» **Problem 1**:
Answer these questions about the text on correcting student writing, marking each answer (a), (b) or (c):
(a) Which approach to correction may affect student confidence in writing in a second language?
(b) In the approach that gives feedback on selected parts, what does a teacher usually choose to analyze?
(c) How many common codings does the article say it shares?
» **Problem 2**: Turn the paragraph of the text on correcting student writing that begins "In this article, I share ten common codings" into a short bulleted list that keeps its main facts.
» **Problem 3**: Please extend the text on correcting student writing, picking up right after its last sentence.

» **Text passage**:
There is an expectation from some students for the teacher to provide as much feedback as possible, whether it is related to one of the skills speaking, reading, pronunciation, writing, etc. In fact, when students produce some written work in their L2, teachers usually go through the writing and provide some feedback. In today’s article, I will look at how to proceed with errors in writing. There have three main approaches to correcting student written work – there is a forth but I will not go into this in this post.
The first approach to providing correction and feedback on student writing is correcting everything that the student has submitted to the teacher. This is quite a traditional approach to writing, but it may impact on student confidence towards writing in their second language. The second approach to written correction is providing feedback on selected parts of a student’s writing. This will not overwhelm a student, and usually a teacher will choose a paragraph to analyse with some feedback. The final approach to providing feedback or correction for writing, is with the use of symbols or a coding system. The coding system relates to the particular error, with the teacher drawing student attention towards the error in the hopes that awareness of the issues.
In this article, I share ten common codings that teachers can incorporate with their written feedback for students. Obviously, before attempting to incorporate a coding system, I would recommend that teachers introduce this system to students in the classroom before immediately handing back any written work. Students will need to become accustomed to this style of feedback and it is more learner-centred, with students having to discover the problems with their text. Therefore, learner training and tutoring is a valuable and necessary part when including this style of error correction and feedback.

» **Supplied material**:
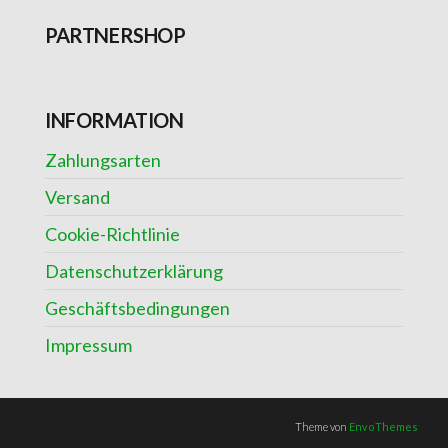
PARTNERSHOP
INFORMATION
Zahlungsarten
Versand
Cookie-Richtlinie
Datenschutzerklärung
Geschäftsbedingungen
Impressum
Theme von
EnvoThemes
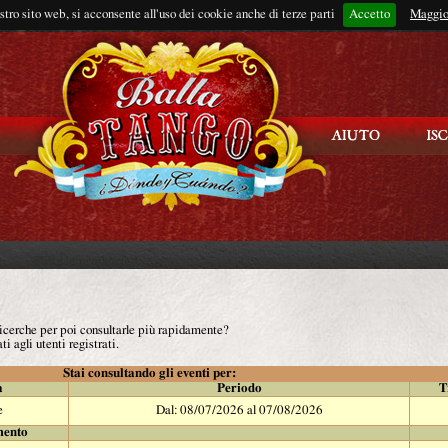
ostro sito web, si acconsente all'uso dei cookie anche di terze parti
Accetto
Rimani connes
Maggio
 ricerche per poi consultarle più rapidamente?
ti agli utenti registrati.
Stai consultando gli eventi per:
à
Periodo
T
e
Dal: 08/07/2026 al 07/08/2026
mento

» **Task output 1**:
(a) Correcting everything the student has submitted to the teacher.
(b) A paragraph.
(c) Ten.

» **Task output 2**:
- The article shares ten common codings teachers can use in written feedback.
- Teachers should introduce the coding system to students in class before handing back any written work.
- Students need to get used to this style of feedback, which is more learner-centered because they must discover the problems in their text themselves.
- Learner training and tutoring are therefore a valuable and necessary part of using this kind of error correction and feedback.

» **Task output 3**:
Mistake One: Spelling
The most common mistake that students make is associated with spelling in English. It includes ambiguous rules and the alphabet does not follow particular phonemic rules. Students may attempt to spell words using a phonemic logic, particularly if learners whose first language has phonemic script: Korean, Arabic, etc. What is recommended is that the teacher highlights spelling errors and in the margin of the text, write the code “S”. Students will then have to work out the correct spelling of the word that they attempted.
Mistake Two: Word Order
The second most common mistake that occurs with student writing is related to word order. I usually write out “WO” in the margin of a text and then highlight the word that is in the incorrect place. This will again encourage learners to review where they have placed the word and the best location.
Mistake Three: Wrong Word
The next mistake that can occur in a learner’s piece of writing is the use of a wrong word. This is usually a common error when a student’s L1 uses different verb and noun collocations but applies the same rule to their L2: “ride skis”, “ride a plane”, etc. I usually highlight the word and use the term ‘WW’ for wrong word within the margin of the text.
Mistake Four: Tense
The fourth error related to student writing is the use of tenses in a text. It is common for students whose first language that follows a style where the verb remains in the present yet uses time markers to indicate the text, and for learners to replicate this within their English writing. It can be quite a common error and it is necessary to highlight this early on, so that the student becomes more aware to reduce this from happening. I use the term ‘T’ to highlight this issue for students in the hope that they can ensure that the verb is used correctly in English.
Mistake Five: Subject / Verb Agreement
This next mistake is associated with the correct use of the ‘be’ verb and ensuring that it agrees with the subject. The most common error that occurs is a misunderstanding of uncountable nouns with the auxiliary verb. The way I highlight this error is using the code ‘C’ for concordance (as in formal agreement), and then get students to review their auxiliary verbs in their piece of text.
Mistake Six: Wrong Form
The sixth mistake that teachers may encounter with their student writing is the incorrect form of possessives: ‘ours’, ‘yours’, ‘his’, etc. I usually highlight this error by using the code ‘WF’ in the margin.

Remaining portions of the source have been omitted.